Elidor hielt dem fragenden Blick des Zauberers nicht stand. »Fürst Ardghal?«, wandte er sich an seinen Berater.

»Mir ist nicht wohl dabei, Hoheit«, bekundete dieser.

»Aber haben wir eine Wahl?«, hielt ein anderer dagegen. »Wir wollen keinen Krieg mit den Menschen, aber wir können ihnen auch keine Tochter Sigwyns ausliefern.
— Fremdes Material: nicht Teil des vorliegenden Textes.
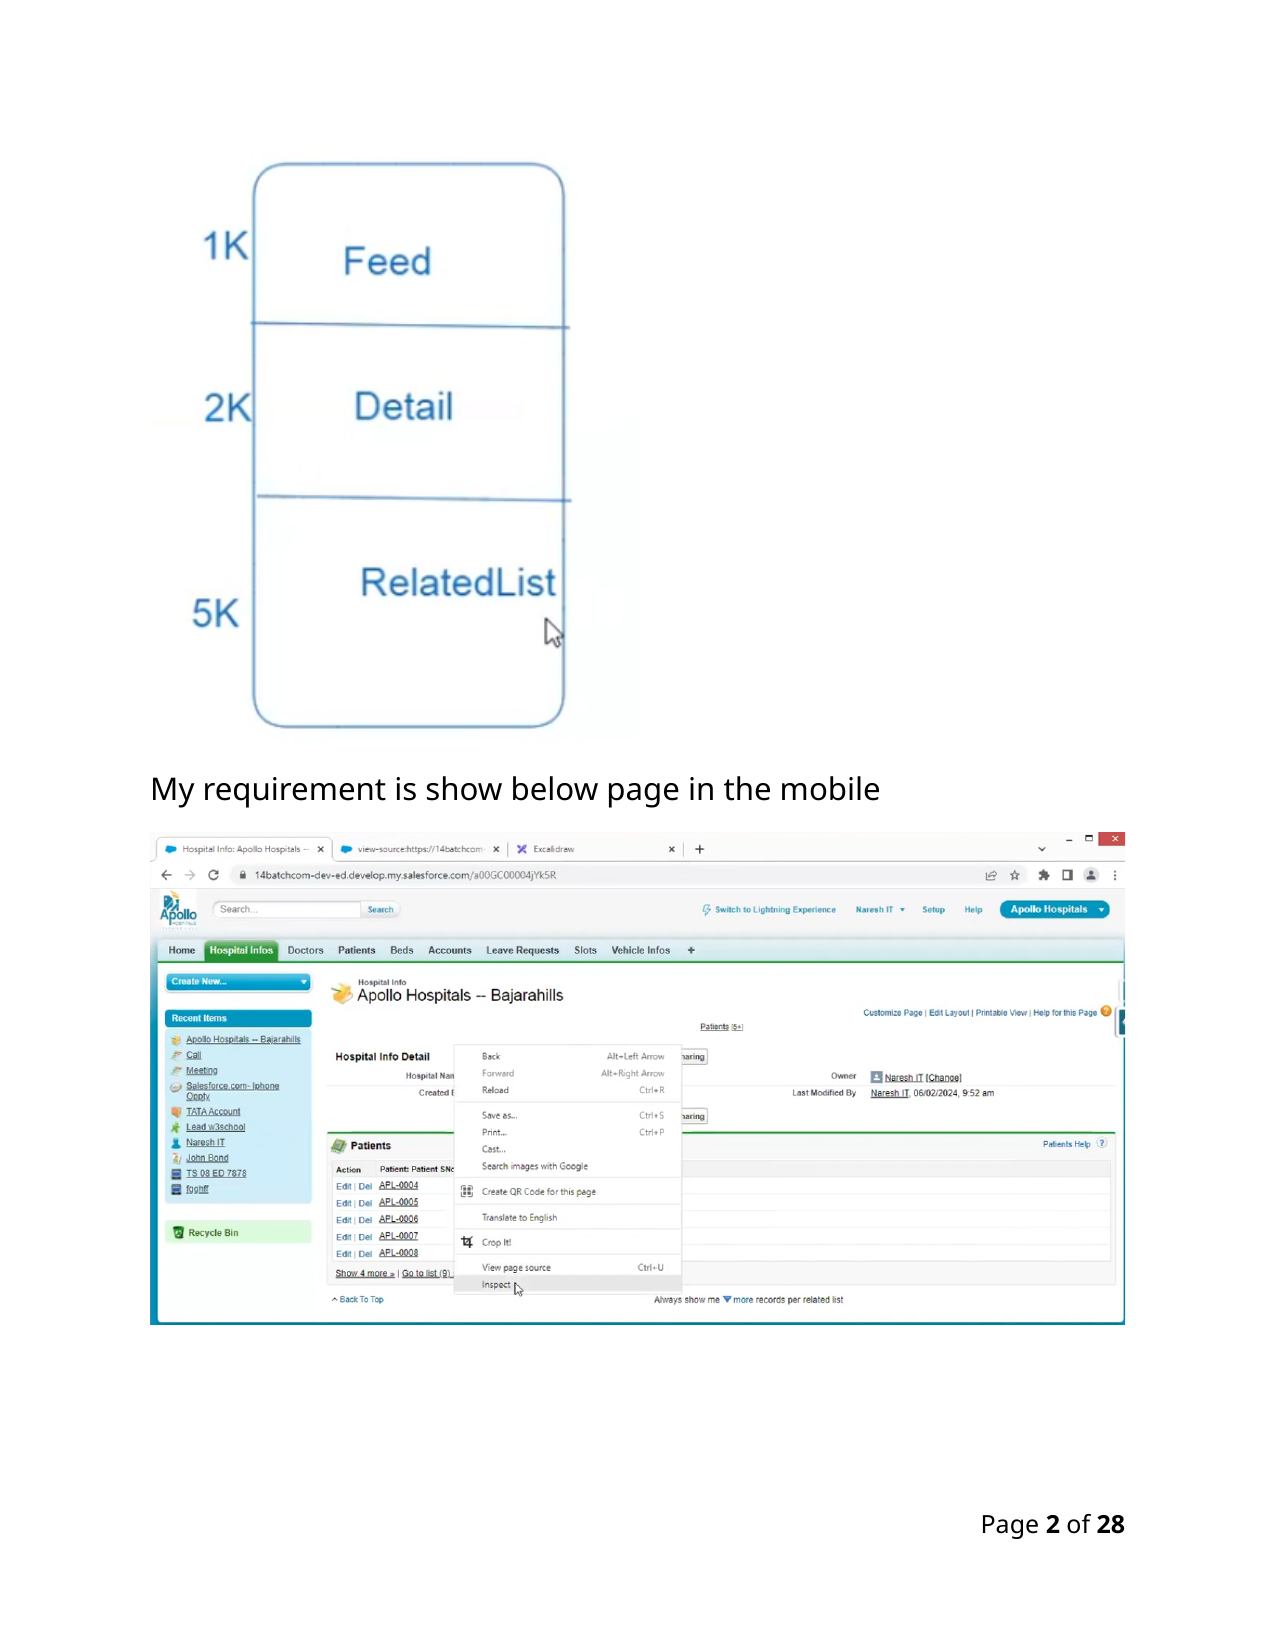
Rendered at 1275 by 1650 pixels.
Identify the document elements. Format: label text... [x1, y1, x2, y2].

picture [150, 832, 1125, 1322]
picture [150, 150, 639, 746]
text My requirement is show below page in the mobile [150, 767, 1125, 810]
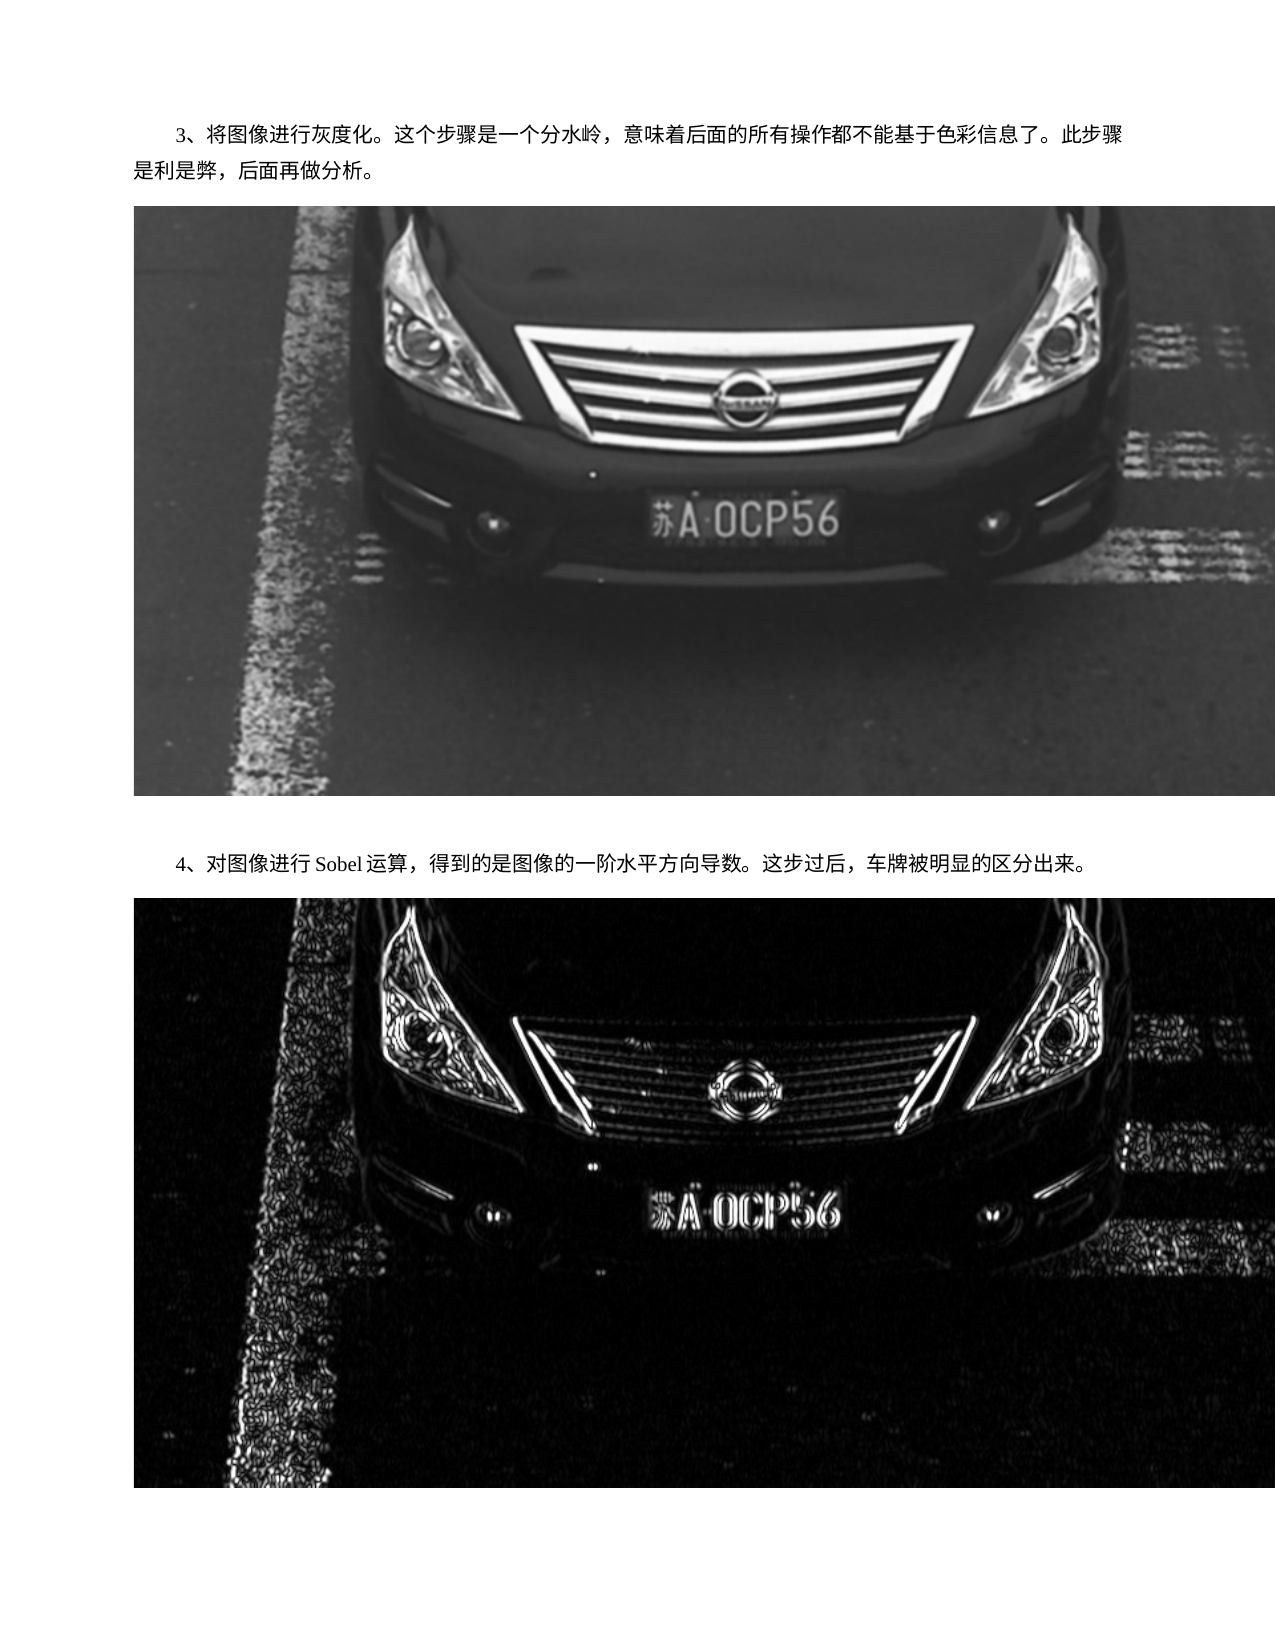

Der Vorschlag des Zauberers ist der einzig gangbare Weg.«

»Also gut«, sagte Elidor und seufzte laut. »Wir nehmen den Vorschlag des Zauberers an.«

»Eine kluge Entscheidung, mein König«, sagte Palgyr. »Schon in wenigen Stunden wird dieses Problem gelöst sein.«

»Wie wollt Ihr das bewerkstelligen?«

»Das lasst meine Sorge sein, Hoheit. Nur brauche ich freie Hand.«

»Die habt Ihr.«

»Auch gegenüber dem Lordrichter?«

»Gewährt«, sagte Elidor, noch ehe Ardghal etwas einwenden konnte.

»Gut«, sagte Palgyr nur, und ein rätselhaftes Lächeln spielte um seine Lippen.